[Records for processing]

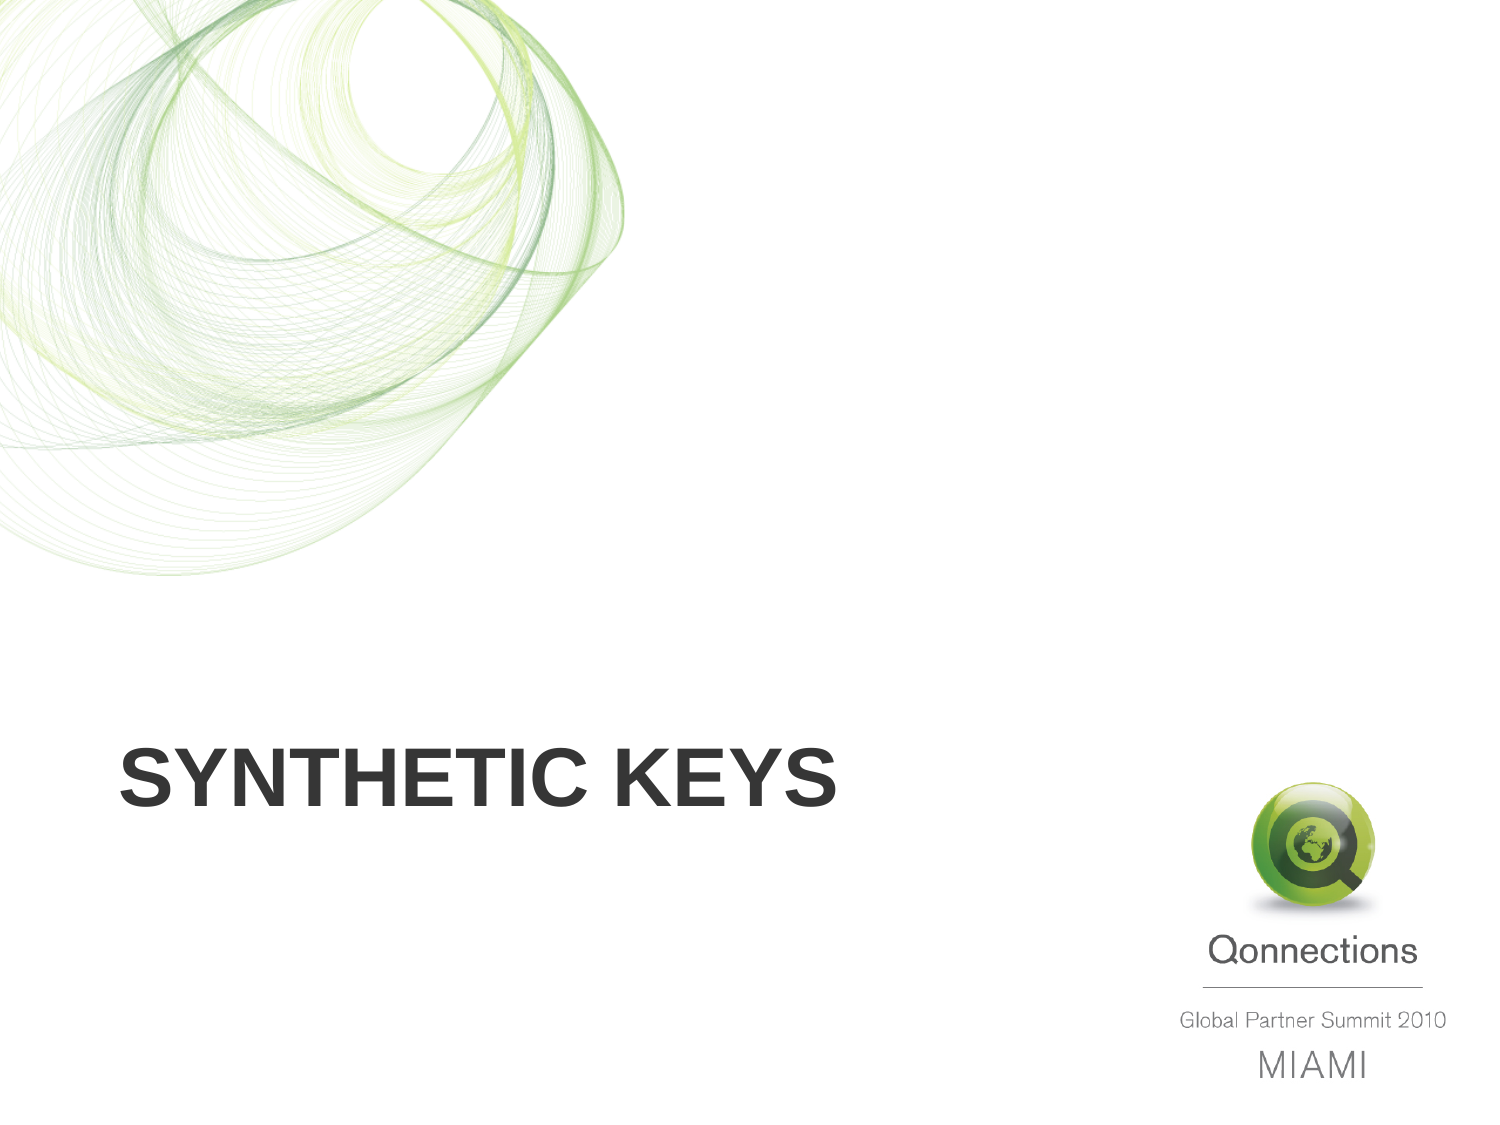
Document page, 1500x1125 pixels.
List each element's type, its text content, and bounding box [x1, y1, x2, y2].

picture [0, 0, 625, 576]
title Synthetic Keys [118, 722, 1394, 947]
picture [1179, 774, 1446, 1088]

[/Records for processing]

The required result is an exact repetition of the lines from the one containing "List each element's" through the last line of the data.

= Exercise response =
List each element's type, its text content, and bounding box [x1, y1, x2, y2].

picture [0, 0, 625, 576]
title Synthetic Keys [118, 722, 1394, 947]
picture [1179, 774, 1446, 1088]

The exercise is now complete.